◆ To do
Convert every line of the rows below into a Markdown table with the columns Number and Line. Number the lines consecutively and omit any blank lines.

◆ Saved data entries

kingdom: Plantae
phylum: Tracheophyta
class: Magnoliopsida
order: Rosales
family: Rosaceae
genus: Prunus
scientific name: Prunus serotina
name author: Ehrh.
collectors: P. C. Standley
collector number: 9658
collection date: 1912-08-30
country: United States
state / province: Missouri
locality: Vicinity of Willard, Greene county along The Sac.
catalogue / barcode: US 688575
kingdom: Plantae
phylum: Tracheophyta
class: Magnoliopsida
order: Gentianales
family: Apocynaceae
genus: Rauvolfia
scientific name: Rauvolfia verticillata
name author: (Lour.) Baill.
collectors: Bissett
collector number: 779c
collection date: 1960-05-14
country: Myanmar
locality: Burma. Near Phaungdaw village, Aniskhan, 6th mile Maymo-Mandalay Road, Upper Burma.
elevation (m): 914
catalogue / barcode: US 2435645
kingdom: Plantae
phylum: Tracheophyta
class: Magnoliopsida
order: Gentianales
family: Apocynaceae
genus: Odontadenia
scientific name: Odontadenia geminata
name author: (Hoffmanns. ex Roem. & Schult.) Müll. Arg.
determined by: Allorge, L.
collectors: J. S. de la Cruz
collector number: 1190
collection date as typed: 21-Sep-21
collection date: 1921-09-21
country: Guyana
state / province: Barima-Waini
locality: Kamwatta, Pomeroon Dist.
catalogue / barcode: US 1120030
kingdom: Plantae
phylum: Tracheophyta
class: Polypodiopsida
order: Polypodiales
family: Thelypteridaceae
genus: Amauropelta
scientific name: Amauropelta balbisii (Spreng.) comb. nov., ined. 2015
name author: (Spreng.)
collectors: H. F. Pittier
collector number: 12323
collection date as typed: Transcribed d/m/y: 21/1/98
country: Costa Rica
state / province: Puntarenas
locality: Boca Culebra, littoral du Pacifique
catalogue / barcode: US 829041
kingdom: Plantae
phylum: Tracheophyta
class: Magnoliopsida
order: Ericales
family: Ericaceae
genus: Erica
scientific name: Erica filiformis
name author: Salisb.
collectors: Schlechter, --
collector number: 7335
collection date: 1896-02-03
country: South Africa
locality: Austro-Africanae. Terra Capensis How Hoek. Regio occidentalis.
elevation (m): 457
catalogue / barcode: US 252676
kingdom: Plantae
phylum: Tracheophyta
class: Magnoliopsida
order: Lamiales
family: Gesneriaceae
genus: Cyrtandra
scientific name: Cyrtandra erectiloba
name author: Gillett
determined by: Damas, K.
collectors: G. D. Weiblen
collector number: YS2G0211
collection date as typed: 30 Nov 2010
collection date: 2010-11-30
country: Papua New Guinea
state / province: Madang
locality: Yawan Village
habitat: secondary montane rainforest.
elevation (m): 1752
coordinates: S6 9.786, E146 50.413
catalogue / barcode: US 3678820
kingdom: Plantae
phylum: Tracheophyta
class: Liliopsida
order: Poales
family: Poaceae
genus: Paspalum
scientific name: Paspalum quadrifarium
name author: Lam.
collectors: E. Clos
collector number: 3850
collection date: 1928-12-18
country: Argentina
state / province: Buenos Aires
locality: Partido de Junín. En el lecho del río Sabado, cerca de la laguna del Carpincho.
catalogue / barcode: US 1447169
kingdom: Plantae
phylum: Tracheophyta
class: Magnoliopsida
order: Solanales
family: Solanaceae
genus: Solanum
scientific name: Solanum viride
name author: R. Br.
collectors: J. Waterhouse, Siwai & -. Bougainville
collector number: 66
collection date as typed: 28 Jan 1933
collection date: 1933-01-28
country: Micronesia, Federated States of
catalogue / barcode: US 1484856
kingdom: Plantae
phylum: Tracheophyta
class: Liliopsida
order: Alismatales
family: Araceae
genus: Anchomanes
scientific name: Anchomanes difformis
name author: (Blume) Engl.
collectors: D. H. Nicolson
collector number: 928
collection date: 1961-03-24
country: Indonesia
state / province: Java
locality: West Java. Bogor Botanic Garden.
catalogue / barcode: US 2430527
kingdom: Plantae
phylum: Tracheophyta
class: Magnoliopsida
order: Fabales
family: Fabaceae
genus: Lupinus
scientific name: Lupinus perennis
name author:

◆ In response
| Number | Line |
|---|---|
| 1 | kingdom: Plantae |
| 2 | phylum: Tracheophyta |
| 3 | class: Magnoliopsida |
| 4 | order: Rosales |
| 5 | family: Rosaceae |
| 6 | genus: Prunus |
| 7 | scientific name: Prunus serotina |
| 8 | name author: Ehrh. |
| 9 | collectors: P. C. Standley |
| 10 | collector number: 9658 |
| 11 | collection date: 1912-08-30 |
| 12 | country: United States |
| 13 | state / province: Missouri |
| 14 | locality: Vicinity of Willard, Greene county along The Sac. |
| 15 | catalogue / barcode: US 688575 |
| 16 | kingdom: Plantae |
| 17 | phylum: Tracheophyta |
| 18 | class: Magnoliopsida |
| 19 | order: Gentianales |
| 20 | family: Apocynaceae |
| 21 | genus: Rauvolfia |
| 22 | scientific name: Rauvolfia verticillata |
| 23 | name author: (Lour.) Baill. |
| 24 | collectors: Bissett |
| 25 | collector number: 779c |
| 26 | collection date: 1960-05-14 |
| 27 | country: Myanmar |
| 28 | locality: Burma. Near Phaungdaw village, Aniskhan, 6th mile Maymo-Mandalay Road, Upper Burma. |
| 29 | elevation (m): 914 |
| 30 | catalogue / barcode: US 2435645 |
| 31 | kingdom: Plantae |
| 32 | phylum: Tracheophyta |
| 33 | class: Magnoliopsida |
| 34 | order: Gentianales |
| 35 | family: Apocynaceae |
| 36 | genus: Odontadenia |
| 37 | scientific name: Odontadenia geminata |
| 38 | name author: (Hoffmanns. ex Roem. & Schult.) Müll. Arg. |
| 39 | determined by: Allorge, L. |
| 40 | collectors: J. S. de la Cruz |
| 41 | collector number: 1190 |
| 42 | collection date as typed: 21-Sep-21 |
| 43 | collection date: 1921-09-21 |
| 44 | country: Guyana |
| 45 | state / province: Barima-Waini |
| 46 | locality: Kamwatta, Pomeroon Dist. |
| 47 | catalogue / barcode: US 1120030 |
| 48 | kingdom: Plantae |
| 49 | phylum: Tracheophyta |
| 50 | class: Polypodiopsida |
| 51 | order: Polypodiales |
| 52 | family: Thelypteridaceae |
| 53 | genus: Amauropelta |
| 54 | scientific name: Amauropelta balbisii (Spreng.) comb. nov., ined. 2015 |
| 55 | name author: (Spreng.) |
| 56 | collectors: H. F. Pittier |
| 57 | collector number: 12323 |
| 58 | collection date as typed: Transcribed d/m/y: 21/1/98 |
| 59 | country: Costa Rica |
| 60 | state / province: Puntarenas |
| 61 | locality: Boca Culebra, littoral du Pacifique |
| 62 | catalogue / barcode: US 829041 |
| 63 | kingdom: Plantae |
| 64 | phylum: Tracheophyta |
| 65 | class: Magnoliopsida |
| 66 | order: Ericales |
| 67 | family: Ericaceae |
| 68 | genus: Erica |
| 69 | scientific name: Erica filiformis |
| 70 | name author: Salisb. |
| 71 | collectors: Schlechter, -- |
| 72 | collector number: 7335 |
| 73 | collection date: 1896-02-03 |
| 74 | country: South Africa |
| 75 | locality: Austro-Africanae. Terra Capensis How Hoek. Regio occidentalis. |
| 76 | elevation (m): 457 |
| 77 | catalogue / barcode: US 252676 |
| 78 | kingdom: Plantae |
| 79 | phylum: Tracheophyta |
| 80 | class: Magnoliopsida |
| 81 | order: Lamiales |
| 82 | family: Gesneriaceae |
| 83 | genus: Cyrtandra |
| 84 | scientific name: Cyrtandra erectiloba |
| 85 | name author: Gillett |
| 86 | determined by: Damas, K. |
| 87 | collectors: G. D. Weiblen |
| 88 | collector number: YS2G0211 |
| 89 | collection date as typed: 30 Nov 2010 |
| 90 | collection date: 2010-11-30 |
| 91 | country: Papua New Guinea |
| 92 | state / province: Madang |
| 93 | locality: Yawan Village |
| 94 | habitat: secondary montane rainforest. |
| 95 | elevation (m): 1752 |
| 96 | coordinates: S6 9.786, E146 50.413 |
| 97 | catalogue / barcode: US 3678820 |
| 98 | kingdom: Plantae |
| 99 | phylum: Tracheophyta |
| 100 | class: Liliopsida |
| 101 | order: Poales |
| 102 | family: Poaceae |
| 103 | genus: Paspalum |
| 104 | scientific name: Paspalum quadrifarium |
| 105 | name author: Lam. |
| 106 | collectors: E. Clos |
| 107 | collector number: 3850 |
| 108 | collection date: 1928-12-18 |
| 109 | country: Argentina |
| 110 | state / province: Buenos Aires |
| 111 | locality: Partido de Junín. En el lecho del río Sabado, cerca de la laguna del Carpincho. |
| 112 | catalogue / barcode: US 1447169 |
| 113 | kingdom: Plantae |
| 114 | phylum: Tracheophyta |
| 115 | class: Magnoliopsida |
| 116 | order: Solanales |
| 117 | family: Solanaceae |
| 118 | genus: Solanum |
| 119 | scientific name: Solanum viride |
| 120 | name author: R. Br. |
| 121 | collectors: J. Waterhouse, Siwai & -. Bougainville |
| 122 | collector number: 66 |
| 123 | collection date as typed: 28 Jan 1933 |
| 124 | collection date: 1933-01-28 |
| 125 | country: Micronesia, Federated States of |
| 126 | catalogue / barcode: US 1484856 |
| 127 | kingdom: Plantae |
| 128 | phylum: Tracheophyta |
| 129 | class: Liliopsida |
| 130 | order: Alismatales |
| 131 | family: Araceae |
| 132 | genus: Anchomanes |
| 133 | scientific name: Anchomanes difformis |
| 134 | name author: (Blume) Engl. |
| 135 | collectors: D. H. Nicolson |
| 136 | collector number: 928 |
| 137 | collection date: 1961-03-24 |
| 138 | country: Indonesia |
| 139 | state / province: Java |
| 140 | locality: West Java. Bogor Botanic Garden. |
| 141 | catalogue / barcode: US 2430527 |
| 142 | kingdom: Plantae |
| 143 | phylum: Tracheophyta |
| 144 | class: Magnoliopsida |
| 145 | order: Fabales |
| 146 | family: Fabaceae |
| 147 | genus: Lupinus |
| 148 | scientific name: Lupinus perennis |
| 149 | name author: |